Passage for review:
Segment Open
I base my accusation on what I witness firsthand on Google. For example, let’s look at how I stumbled onto this whole thing to begin with: Google served up a link to the story, without my asking, when I opened a new browser tab on my Android phone. I didn’t think to capture the original click-bait but here’s one of the follow-up articles Google dangled in front of me:


I wouldn’t have even clicked the link, but after ignoring Google’s unsolicited news feed for months, I was starting to get pissed off and was already contemplating a blog post whining about all the crap Google has been serving me up. Particularly annoying was a bunch of stuff about Chris Cornell, the deceased former front man for Soundgarden. To some degree, I’d asked for this, because I did do a Google search on Cornell. (Noting a strange similarity between his song “Like Suicide” and the poem/novel Pale Fire, I sought to determine if Cornell had read Nabokov.)
Segment Closed
Extracted data:
Segment Open
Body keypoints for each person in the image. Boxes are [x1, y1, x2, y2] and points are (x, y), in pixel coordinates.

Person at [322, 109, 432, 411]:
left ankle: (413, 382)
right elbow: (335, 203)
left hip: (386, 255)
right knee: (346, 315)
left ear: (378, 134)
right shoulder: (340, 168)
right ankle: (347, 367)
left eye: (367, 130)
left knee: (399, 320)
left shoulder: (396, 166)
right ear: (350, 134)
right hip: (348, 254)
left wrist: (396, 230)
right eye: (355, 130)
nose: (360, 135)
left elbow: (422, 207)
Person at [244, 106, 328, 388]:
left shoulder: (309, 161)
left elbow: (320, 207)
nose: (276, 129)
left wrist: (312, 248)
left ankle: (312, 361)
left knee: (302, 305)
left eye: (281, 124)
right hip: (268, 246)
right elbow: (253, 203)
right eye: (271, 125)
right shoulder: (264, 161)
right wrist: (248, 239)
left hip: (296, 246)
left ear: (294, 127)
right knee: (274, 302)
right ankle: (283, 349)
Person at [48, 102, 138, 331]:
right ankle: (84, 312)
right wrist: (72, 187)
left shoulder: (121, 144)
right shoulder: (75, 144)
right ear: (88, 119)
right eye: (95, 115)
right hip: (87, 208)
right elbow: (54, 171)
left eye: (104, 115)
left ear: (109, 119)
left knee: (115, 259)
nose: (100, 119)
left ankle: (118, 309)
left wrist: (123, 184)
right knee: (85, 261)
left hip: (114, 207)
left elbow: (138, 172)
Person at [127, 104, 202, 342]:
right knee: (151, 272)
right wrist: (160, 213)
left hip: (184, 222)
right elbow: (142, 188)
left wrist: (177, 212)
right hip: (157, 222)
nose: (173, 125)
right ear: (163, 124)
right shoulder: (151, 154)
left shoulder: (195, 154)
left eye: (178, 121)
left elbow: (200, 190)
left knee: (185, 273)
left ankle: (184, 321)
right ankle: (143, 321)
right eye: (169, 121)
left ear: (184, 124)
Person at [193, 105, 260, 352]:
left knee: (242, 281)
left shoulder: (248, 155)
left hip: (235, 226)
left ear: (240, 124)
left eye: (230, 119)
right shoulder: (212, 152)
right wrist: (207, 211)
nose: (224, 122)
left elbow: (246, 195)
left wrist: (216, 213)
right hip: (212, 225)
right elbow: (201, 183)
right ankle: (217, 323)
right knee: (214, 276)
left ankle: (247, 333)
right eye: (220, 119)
Segment Closed
Switch "Cornell" to "the singer" throughout the passage about Google, beginning at the words that contain "I wouldn’t have" and stopping after "had read Nabokov.)".

Result:
I wouldn’t have even clicked the link, but after ignoring Google’s unsolicited news feed for months, I was starting to get pissed off and was already contemplating a blog post whining about all the crap Google has been serving me up. Particularly annoying was a bunch of stuff about Chris the singer, the deceased former front man for Soundgarden. To some degree, I’d asked for this, because I did do a Google search on the singer. (Noting a strange similarity between his song “Like Suicide” and the poem/novel Pale Fire, I sought to determine if the singer had read Nabokov.)